Code to reproduce the issue
import numpy as np
import tensorflow as tf
from tensorflow import keras
from tensorflow.keras.layers import Bidirectional, LSTM
from tensorflow_model_optimization.sparsity import keras as sparsity
# Create some fake masked sequences (I'm sure there's a cleaner way to do this)
pad_val = 7
samples = 10
timesteps = 9
features = 6
data = np.full((samples, timesteps, features), pad_val, dtype=np.float32)
rng = np.random.default_rng()
num_len = rng.integers(low=3, high=timesteps, size=(samples,1))
for i in range(samples):
len = int(num_len[i])
x = np.random.uniform(low=-1, high=1, size=(len))
for j in range(len):
data[i,j,:] = x[j]
# Create a model incorporating a masking layer and a pruneable LSTM.
pruning_model = keras.Sequential(
[keras.layers.Masking(mask_value=pad_val, input_shape=(timesteps, features)),
sparsity.prune_low_magnitude(keras.layers.LSTM(2))])
# Get the output of the model, as well as just the LSTM (skipping the masking)
x1_a = pruning_model(data).numpy() #LSTM output with masked input
x1_b = pruning_model.layers[1](data).numpy() #LSTM output skipping masked input
# Now strip the model, and check weights are the same
depruned_model = sparsity.strip_pruning(pruning_model)
for i, w in enumerate(depruned_model.layers[1].weights):
assert np.allclose(w.numpy(), pruning_model.layers[1].weights[i].numpy())
x2_a = depruned_model(data).numpy()
x2_b = depruned_model.layers[1](data).numpy()
Check behaviour of outputs
Including the masking
print(np.allclose(x1_a,x2_a)) #Returns False: the outputs of the two models are not compatible if masking included
print(np.allclose(x1b,x2b)) #Returns True: Skipping masking yields the same output from the two models
print(np.allclose(x1_a,x1_b) #Returns False: The prunable model isn't just ignoring the masking.
# Check that the masks are the same:
m1 = pruning_model.layers[0](data)._keras_mask
m2 = depruned_model.layers[0](data)._keras_mask
np.all(m1==m2) # Returns True: the same masks are being passed to the LSTM layer.

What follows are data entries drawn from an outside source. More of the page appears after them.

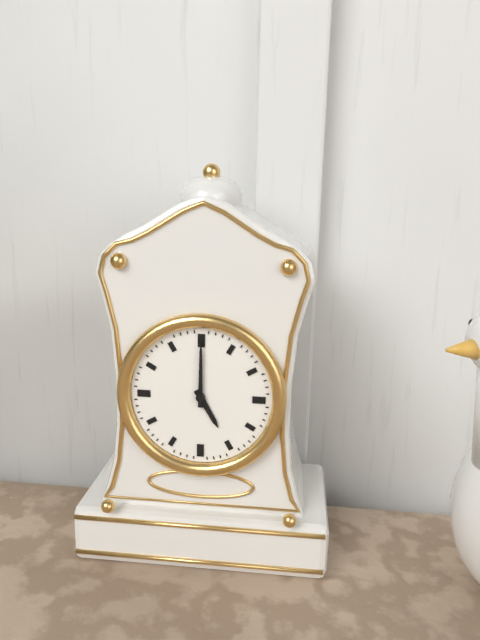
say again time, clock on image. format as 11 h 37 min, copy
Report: 5 h 00 min
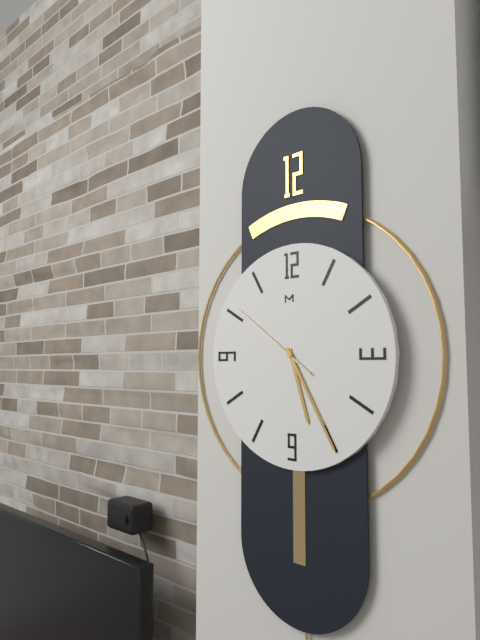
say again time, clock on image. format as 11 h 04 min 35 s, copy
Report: 5 h 25 min 51 s
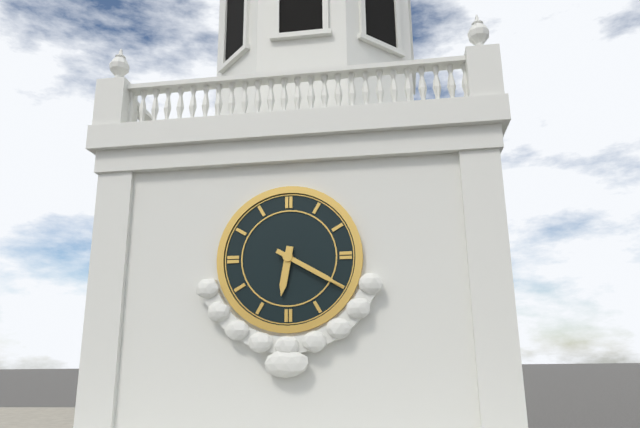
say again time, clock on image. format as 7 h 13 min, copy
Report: 6 h 20 min
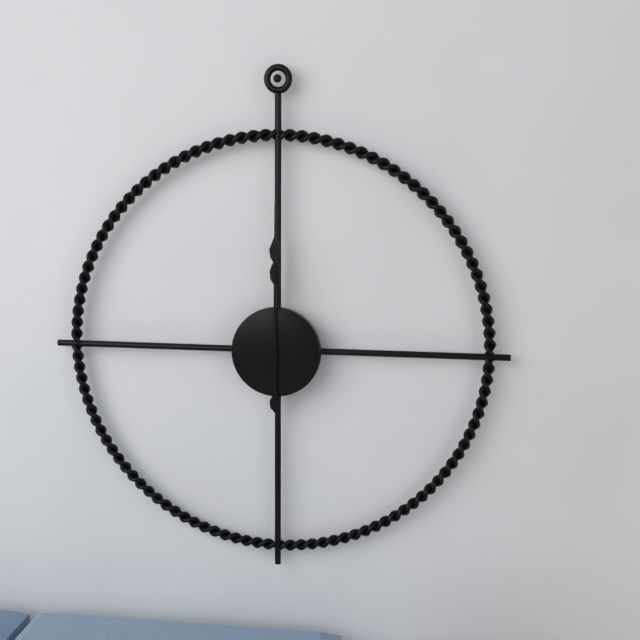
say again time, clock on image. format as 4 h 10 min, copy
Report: 12 h 00 min
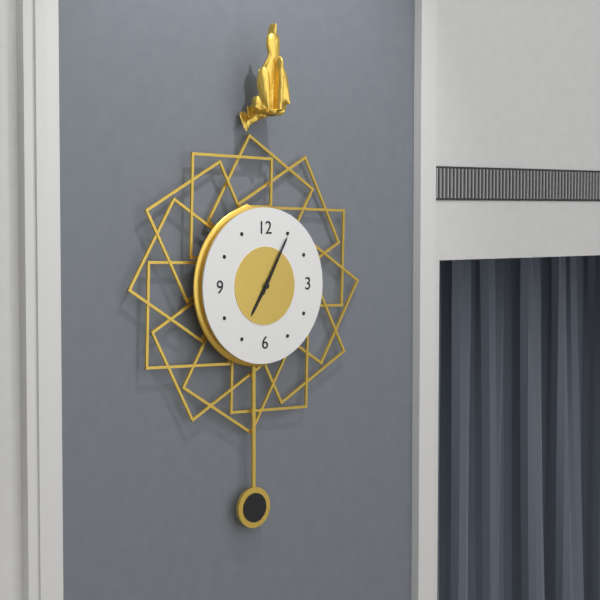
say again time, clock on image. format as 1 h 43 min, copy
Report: 7 h 05 min
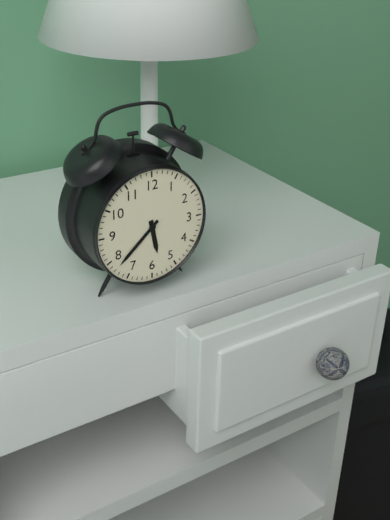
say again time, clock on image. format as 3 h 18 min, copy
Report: 5 h 38 min
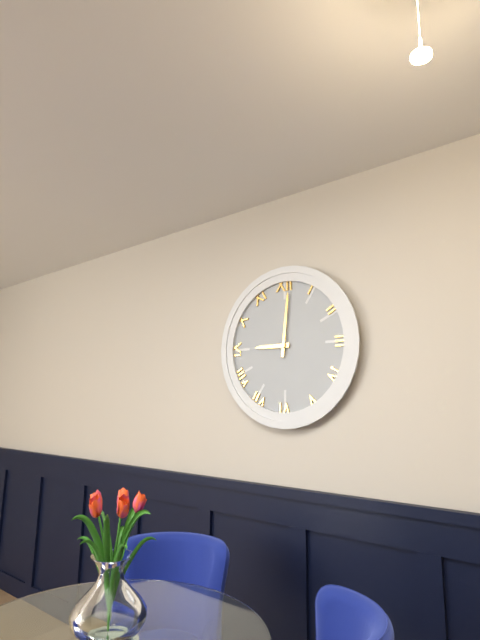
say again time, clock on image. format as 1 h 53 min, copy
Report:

A quick inspection shows that x1_a, x1_b, and x2_a are very different from each other. I've also confirmed that the layer configurations are the same in the two models.
Additional context
I didn't see anything in the documentation re: behaviour with masked inputs to LSTM layers but the current behaviour (handle it differently than either the 'usual' or ignoring the mask complexly) seems counter-intuitive.
I found this problem after training and pruning a masked LSTM model, stripping it and finding that the output was not consistent with the pruned model.
Thank you in advance for any help you can offer.